• [Task goal] What should be copied is the stretch of entries below from the line with "[701,839,748,851] Gaver ->" up to and including the line with "[330,385,359,397] this ->", exactly and without images.

• [Source material]
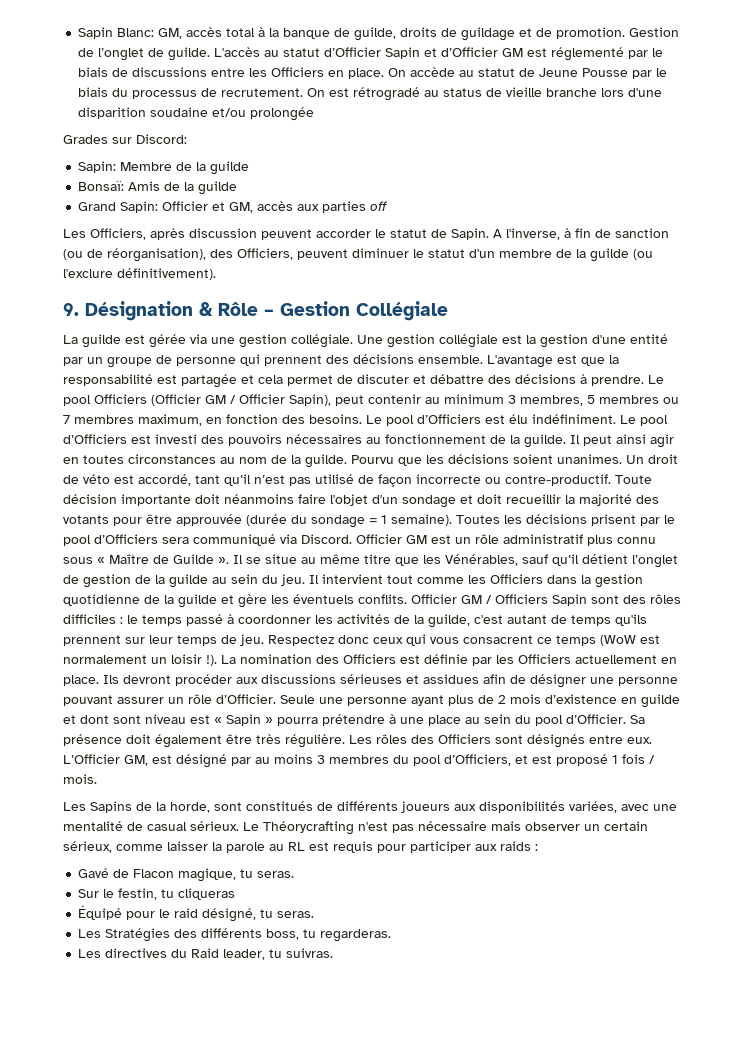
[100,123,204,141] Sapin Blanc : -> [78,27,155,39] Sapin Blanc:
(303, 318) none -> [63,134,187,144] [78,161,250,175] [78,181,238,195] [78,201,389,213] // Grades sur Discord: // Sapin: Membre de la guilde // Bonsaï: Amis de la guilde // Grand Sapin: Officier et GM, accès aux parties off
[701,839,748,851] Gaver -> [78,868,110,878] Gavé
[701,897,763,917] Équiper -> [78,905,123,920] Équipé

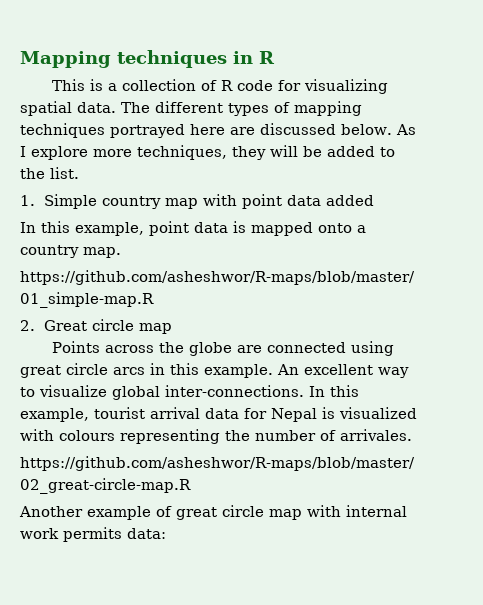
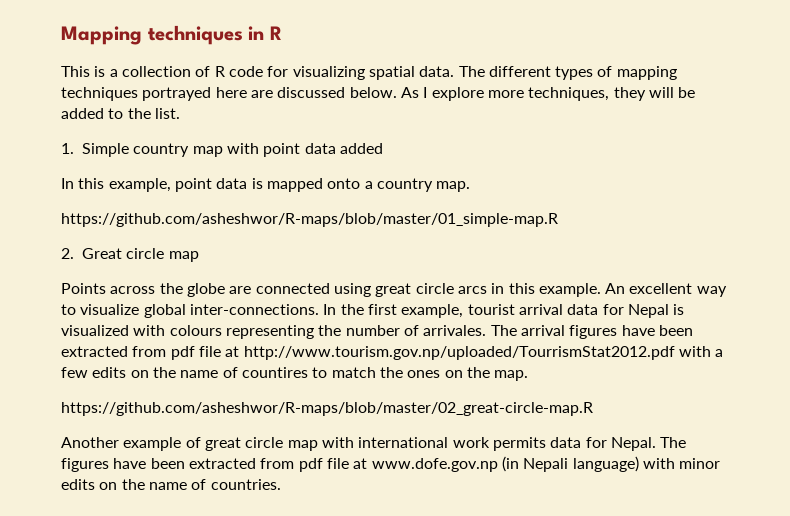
[330,385,359,397] this -> [340,304,397,315] the first
(412, 435) none -> [490,325,693,339] [61,346,724,360] [61,367,529,381] The arrival figures have been extracted from pdf file at http://www.tourism.gov.np/uploaded/TourrismStat2012.pdf with a few edits on the name of countires to match the ones on the map.
[346,505,407,517] internal -> [358,437,449,448] international
[127,528,166,539] data: -> [550,437,687,451] [61,456,721,472] [61,479,281,490] data for Nepal. The figures have been extracted from pdf file at www.dofe.gov.np (in Nepali language) with minor edits on the name of countries.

• [Written response]
[701,839,748,851] Gaver -> [78,868,110,878] Gavé
[701,897,763,917] Équiper -> [78,905,123,920] Équipé

[330,385,359,397] this -> [340,304,397,315] the first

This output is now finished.